Anhingas are known as snakebirds because they swim with their bodies submerged while stretching their head and neck above the surface of the water, giving them the appearance of a snake about to strike. They are large, dark waterbirds with long, thin necks, bills, tails and silver patches on the wings. Males have greenish black plumage, accentuated by silver-gray feathers on their upper back. Their wings are edged with long white feathers. Females are brown with a lighter brown head and neck.
Anhingas hunt by spearing fish and amphibians with their sharp, slender beaks. They are so powerful that sometimes they have to leave the water with the speared fish and use a rock on the shore to remove the prey. Because of the unusual shape of their wings, and the lack of a gland that secrets oil like other birds, Anhingas become waterlogged. This makes it possible for them to dive easily and stay underwater for long periods of time.
After hunting, Anhingas sit in shrubs and trees with their back to the sun and stretch out their wings. This posture helps to dry their water-logged wings and warm their body after exposure to cold water. They prefer shallow, slow-moving, sheltered waters for hunting with access to nearby perches and banks for drying and sunning themselves.
Anhingas are monogamous. The male gathers the nesting materials and the female weaves together the nest. They are known to reuse the same nest year after year. The female will typically lay from two to six pale bluish-green eggs. The parents share incubation of the eggs for 25 to 30 days. Chicks will stay in the nest for 3 weeks. At 6 weeks they will climb onto the branch and fledge. They stay with their parents several more weeks before becoming independent.
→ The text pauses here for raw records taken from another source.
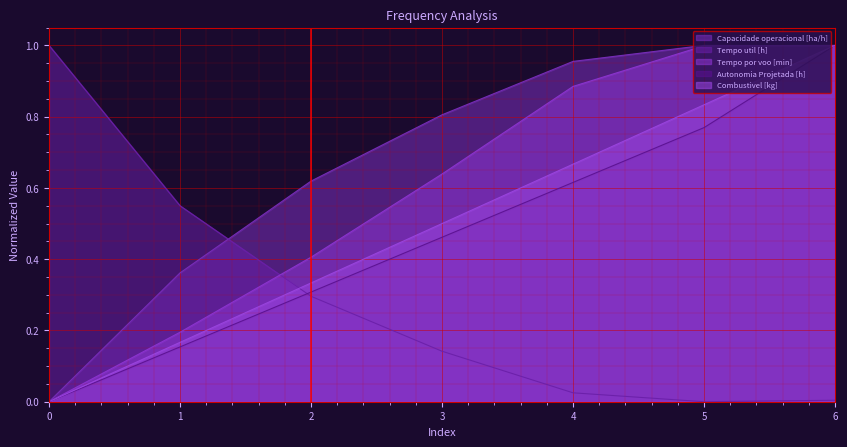

What is the total value across all series at 4?

3.1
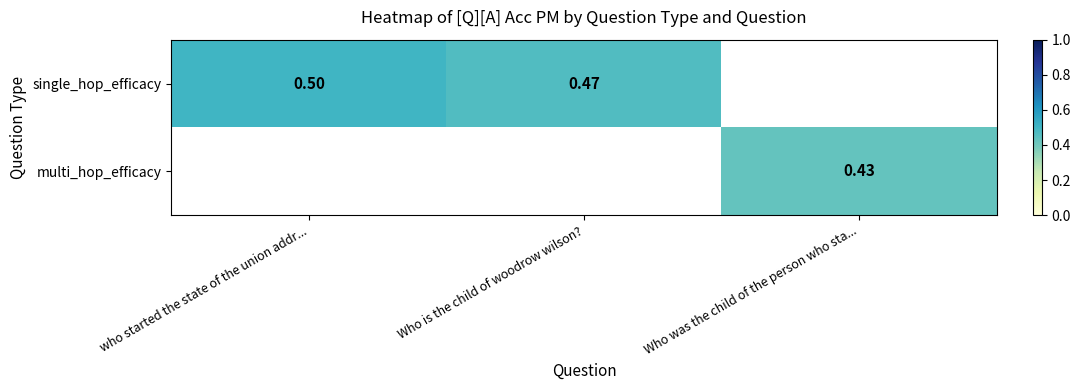

What is the maximum value for single_hop_efficacy?

0.5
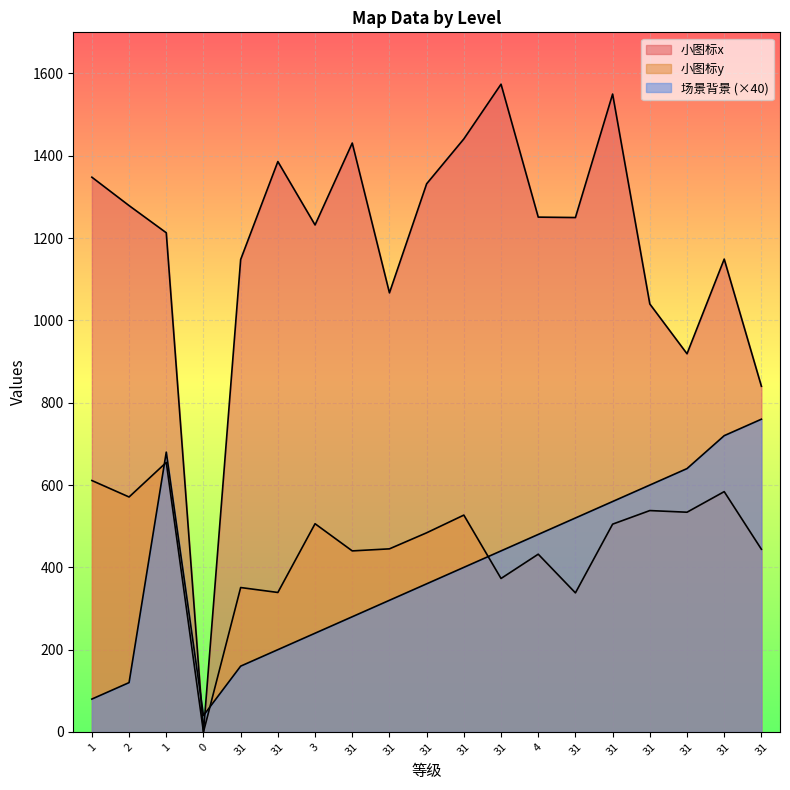

What is the approximate value of 场景背景 at 31, to the nearest 10?

360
A common sight all across Florida, these birds occupy a variety of mostly freshwater habitats. They prefer slow moving lakes, ponds and backwater areas but can be found in saltwater areas as well. Excellent fishers, they dive to spear small fish and other small aquatic life. After fishing, they perch and dry their wings, as seen in this photo, so that they can fly again.
Protected by the Migratory Bird Treaty Act of 1918, the species is considered of least concern due to their stable population across their massive range. Apart from natural predators such as alligators, bobcats, and panthers; they are susceptible to being entangled in discarded fishing line. Their aquatic lifestyle also means that is pollutants are present in the water, Anhinga are susceptible to accumulating these contaminants.